Cette chiralité a conduit à la plus grande surprise de l’étude. La lumière peut être polarisée circulairement, ce qui signifie qu’elle tourne dans le sens des aiguilles d’une montre ou dans le sens inverse lorsqu’elle se déplace, comme un tire-bouchon. Lorsque Moritake a testé la structure avec les deux types de lumière tournante, il a découvert une différence subtile dans la façon dont chaque direction se diffusait sur le cristal.

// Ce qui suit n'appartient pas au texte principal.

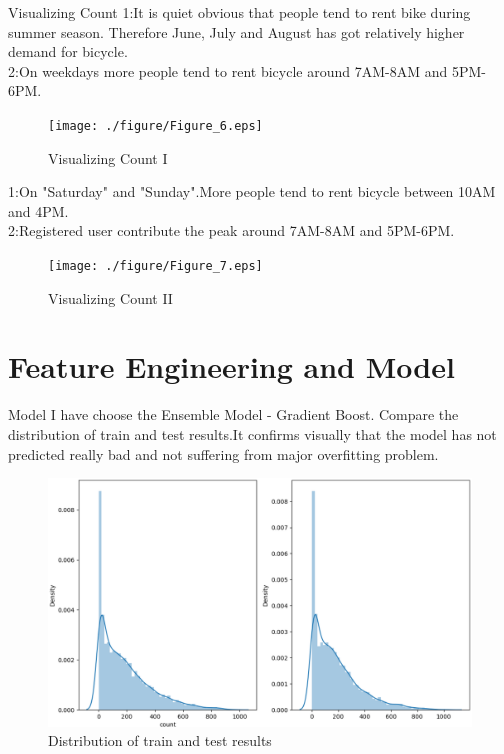 \documentclass[
 size=14pt,
 paper=smartboard,  %
 mode=present, 		%
 display=slides, 	%
 style=tuliplab,  	%
 pauseslide,
 fleqn,leqno]{powerdot}
\begin{document}
\begin{slide}{Visualizing Count}
	1:It is quiet obvious that people tend to rent bike during summer season. Therefore June, July and August has got relatively higher demand for bicycle.\\
	2:On weekdays more people tend to rent bicycle around 7AM-8AM and 5PM-6PM. 
	\begin{figure}[htbp]
		\texttt{[image: ./figure/Figure\_6.eps]}
		\caption{Visualizing Count I}
	\end{figure}
\end{slide}
\begin{slide}{}
	1:On "Saturday" and "Sunday".More people tend to rent bicycle between 10AM and 4PM.\\
	2:Registered user contribute the peak around 7AM-8AM and 5PM-6PM.
	\begin{figure}[htbp]
		\texttt{[image: ./figure/Figure\_7.eps]}
		\caption{Visualizing Count II}
	\end{figure}
\end{slide}

\section{Feature Engineering and Model}
\begin{slide}[toc=,bm=]{Model}
	I have choose the Ensemble Model - Gradient Boost. Compare the distribution of train and test results.It confirms visually that the model has not predicted really bad and not suffering from major overfitting problem.
	\begin{figure}[htbp]
	\includegraphics[scale=0.5]{./figure/models_Figure_1.eps}
	\caption{Distribution of train and test results}
	\end{figure}
\end{slide}
\end{document}
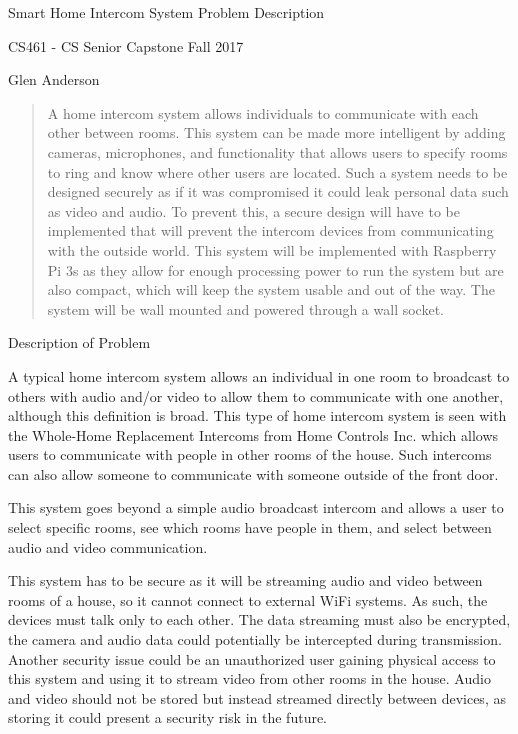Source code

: \documentclass{article}
\begin{document}
\centerline{\sc Smart Home Intercom System Problem Description}

\centerline{\sc CS461 - CS Senior Capstone Fall 2017}

\centerline{\sc Glen Anderson}

\vspace{5cm}


\begin{abstract}

\noindent A home intercom system allows individuals to communicate with each other between rooms. This system can be made more intelligent by adding cameras, microphones, and functionality that allows users to specify rooms to ring and know where other users are located. Such a system needs to be designed securely as if it was compromised it could leak personal data such as video and audio. To prevent this, a secure design will have to be implemented that will prevent the intercom devices from communicating with the outside world. This system will be implemented with Raspberry Pi 3s as they allow for enough processing power to run the system but are also compact, which will keep the system usable and out of the way. The system will be wall mounted and powered through a wall socket. 


\end{abstract}

\newpage

Description of Problem
\vspace{1cm}

A typical home intercom system allows an individual in one room to broadcast to others with audio and/or video to allow them to communicate with one another, although this definition is broad. This type of home intercom system is seen with the Whole-Home Replacement Intercoms from Home Controls Inc. which allows users to communicate with people in other rooms of the house. Such intercoms can also allow someone to communicate with someone outside of the front door. 

This system goes beyond a simple audio broadcast intercom and allows a user to select specific rooms, see which rooms have people in them, and select between audio and video communication. 

This system has to be secure as it will be streaming audio and video between rooms of a house, so it cannot connect to external WiFi systems. As such, the devices must talk only to each other. The data streaming must also be encrypted, the camera and audio data could potentially be intercepted during transmission. Another security issue could be an unauthorized user gaining physical access to this system and using it to stream video from other rooms in the house. Audio and video should not be stored but instead streamed directly between devices, as storing it could present a security risk in the future. 
\end{document}
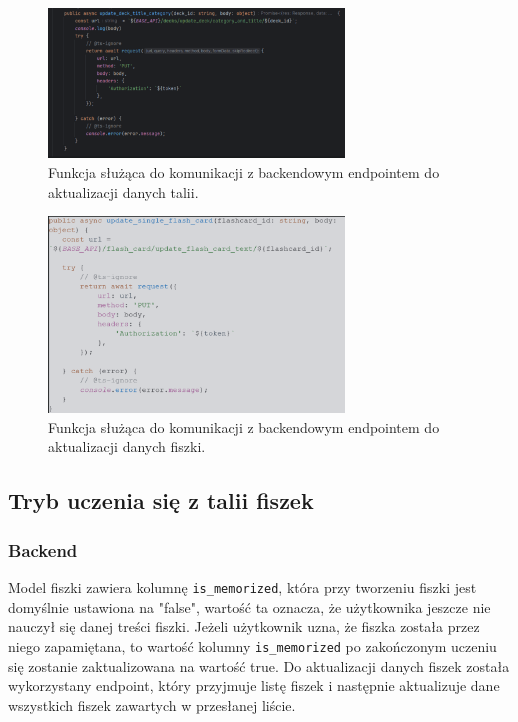 \begin{figure}[H]
    \centering
    \includegraphics[width=0.7\textwidth]{chapters/chapter_8/screens/update_deck_web}
    \caption{Funkcja służąca do komunikacji z backendowym endpointem do aktualizacji danych talii.}
    \label{img:update_deck_web}
\end{figure}

\begin{figure}[H]
    \centering
    \includegraphics[width=0.7\textwidth]{chapters/chapter_8/screens/update_flash_card_text_web}
    \caption{Funkcja służąca do komunikacji z backendowym endpointem do aktualizacji danych fiszki.}
    \label{img:update_flash_card_web}
\end{figure}

\subsection{Tryb uczenia się z talii fiszek}

\subsubsection{Backend}

Model fiszki zawiera kolumnę \texttt{is\_memorized}, która przy tworzeniu fiszki jest domyślnie ustawiona na "false", wartość ta oznacza, że użytkownika jeszcze nie nauczył się danej treści fiszki. Jeżeli użytkownik uzna, że fiszka została przez niego zapamiętana, to wartość kolumny \texttt{is\_memorized} po zakończonym uczeniu się zostanie zaktualizowana na wartość true. Do aktualizacji danych fiszek została wykorzystany endpoint, który przyjmuje listę fiszek i następnie aktualizuje dane wszystkich fiszek zawartych w przesłanej liście.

Les quasi-cristaux ordinaires, qui ont une symétrie miroir, ne peuvent pas produire ce genre d’effet.
« Cette structure peut avoir une sorte de dépendance à la polarisation circulaire », a déclaré Moritake, ajoutant que cet effet, rendu possible uniquement par l’asymétrie de la tuile, n’était pas quelque chose qu’il s’attendait initialement à trouver.
Moritake souhaite désormais appliquer ce motif inédit pour contrôler la lumière voyageant à l’intérieur d’une puce photonique, plutôt que la lumière qui rebondit simplement sur sa surface. Cela pourrait conduire à de futures utilisations dans les communications optiques et l’informatique optique – des technologies qui utilisent la lumière au lieu de l’électricité pour transmettre ou traiter l’information, a déclaré Moritake.